[Data provided Boundary: Start]

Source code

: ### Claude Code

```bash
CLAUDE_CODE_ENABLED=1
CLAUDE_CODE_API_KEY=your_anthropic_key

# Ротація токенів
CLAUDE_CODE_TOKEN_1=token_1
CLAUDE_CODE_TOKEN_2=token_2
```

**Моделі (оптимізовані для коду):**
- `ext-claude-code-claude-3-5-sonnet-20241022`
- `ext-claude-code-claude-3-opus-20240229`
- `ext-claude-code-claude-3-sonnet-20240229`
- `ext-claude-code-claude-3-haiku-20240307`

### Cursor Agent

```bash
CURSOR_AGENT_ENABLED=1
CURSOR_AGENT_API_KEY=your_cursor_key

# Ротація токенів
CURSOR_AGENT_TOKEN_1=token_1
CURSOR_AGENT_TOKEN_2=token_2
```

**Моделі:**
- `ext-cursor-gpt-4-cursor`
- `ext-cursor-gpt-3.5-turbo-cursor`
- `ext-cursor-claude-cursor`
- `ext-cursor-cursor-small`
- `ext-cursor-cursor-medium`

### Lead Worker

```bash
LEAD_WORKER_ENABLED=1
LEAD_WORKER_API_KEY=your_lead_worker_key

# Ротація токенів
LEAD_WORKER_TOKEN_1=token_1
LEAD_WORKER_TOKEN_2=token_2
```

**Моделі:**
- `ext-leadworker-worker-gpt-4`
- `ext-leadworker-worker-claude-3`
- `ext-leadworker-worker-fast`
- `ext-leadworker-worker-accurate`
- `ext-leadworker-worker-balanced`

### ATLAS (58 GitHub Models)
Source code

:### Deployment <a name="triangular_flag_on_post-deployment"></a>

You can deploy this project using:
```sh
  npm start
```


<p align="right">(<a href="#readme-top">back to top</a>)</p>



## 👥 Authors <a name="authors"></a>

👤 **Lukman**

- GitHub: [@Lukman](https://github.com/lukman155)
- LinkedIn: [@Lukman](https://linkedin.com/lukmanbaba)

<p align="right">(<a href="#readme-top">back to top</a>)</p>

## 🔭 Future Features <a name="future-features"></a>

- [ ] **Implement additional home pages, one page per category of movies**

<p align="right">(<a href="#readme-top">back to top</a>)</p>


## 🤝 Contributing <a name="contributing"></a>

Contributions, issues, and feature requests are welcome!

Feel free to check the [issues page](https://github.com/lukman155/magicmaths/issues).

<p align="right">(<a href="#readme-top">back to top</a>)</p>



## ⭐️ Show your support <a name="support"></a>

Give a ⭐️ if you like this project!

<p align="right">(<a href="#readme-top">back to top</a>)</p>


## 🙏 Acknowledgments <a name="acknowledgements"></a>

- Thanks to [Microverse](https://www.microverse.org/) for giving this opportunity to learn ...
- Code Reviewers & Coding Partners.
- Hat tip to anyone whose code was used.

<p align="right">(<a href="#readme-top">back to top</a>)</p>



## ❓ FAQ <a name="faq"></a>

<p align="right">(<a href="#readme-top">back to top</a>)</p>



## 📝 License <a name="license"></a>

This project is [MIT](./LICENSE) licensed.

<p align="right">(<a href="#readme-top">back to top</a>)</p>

[Data provided Boundary: End]

→ Problem statement: What is needed here is an exact transcription of the records above.

→ Task response:
Source code

: ### Claude Code

```bash
CLAUDE_CODE_ENABLED=1
CLAUDE_CODE_API_KEY=your_anthropic_key

# Ротація токенів
CLAUDE_CODE_TOKEN_1=token_1
CLAUDE_CODE_TOKEN_2=token_2
```

**Моделі (оптимізовані для коду):**
- `ext-claude-code-claude-3-5-sonnet-20241022`
- `ext-claude-code-claude-3-opus-20240229`
- `ext-claude-code-claude-3-sonnet-20240229`
- `ext-claude-code-claude-3-haiku-20240307`

### Cursor Agent

```bash
CURSOR_AGENT_ENABLED=1
CURSOR_AGENT_API_KEY=your_cursor_key

# Ротація токенів
CURSOR_AGENT_TOKEN_1=token_1
CURSOR_AGENT_TOKEN_2=token_2
```

**Моделі:**
- `ext-cursor-gpt-4-cursor`
- `ext-cursor-gpt-3.5-turbo-cursor`
- `ext-cursor-claude-cursor`
- `ext-cursor-cursor-small`
- `ext-cursor-cursor-medium`

### Lead Worker

```bash
LEAD_WORKER_ENABLED=1
LEAD_WORKER_API_KEY=your_lead_worker_key

# Ротація токенів
LEAD_WORKER_TOKEN_1=token_1
LEAD_WORKER_TOKEN_2=token_2
```

**Моделі:**
- `ext-leadworker-worker-gpt-4`
- `ext-leadworker-worker-claude-3`
- `ext-leadworker-worker-fast`
- `ext-leadworker-worker-accurate`
- `ext-leadworker-worker-balanced`

### ATLAS (58 GitHub Models)
Source code

:### Deployment <a name="triangular_flag_on_post-deployment"></a>

You can deploy this project using:
```sh
  npm start
```


<p align="right">(<a href="#readme-top">back to top</a>)</p>



## 👥 Authors <a name="authors"></a>

👤 **Lukman**

- GitHub: [@Lukman](https://github.com/lukman155)
- LinkedIn: [@Lukman](https://linkedin.com/lukmanbaba)

<p align="right">(<a href="#readme-top">back to top</a>)</p>

## 🔭 Future Features <a name="future-features"></a>

- [ ] **Implement additional home pages, one page per category of movies**

<p align="right">(<a href="#readme-top">back to top</a>)</p>


## 🤝 Contributing <a name="contributing"></a>

Contributions, issues, and feature requests are welcome!

Feel free to check the [issues page](https://github.com/lukman155/magicmaths/issues).

<p align="right">(<a href="#readme-top">back to top</a>)</p>



## ⭐️ Show your support <a name="support"></a>

Give a ⭐️ if you like this project!

<p align="right">(<a href="#readme-top">back to top</a>)</p>


## 🙏 Acknowledgments <a name="acknowledgements"></a>

- Thanks to [Microverse](https://www.microverse.org/) for giving this opportunity to learn ...
- Code Reviewers & Coding Partners.
- Hat tip to anyone whose code was used.

<p align="right">(<a href="#readme-top">back to top</a>)</p>



## ❓ FAQ <a name="faq"></a>

<p align="right">(<a href="#readme-top">back to top</a>)</p>



## 📝 License <a name="license"></a>

This project is [MIT](./LICENSE) licensed.

<p align="right">(<a href="#readme-top">back to top</a>)</p>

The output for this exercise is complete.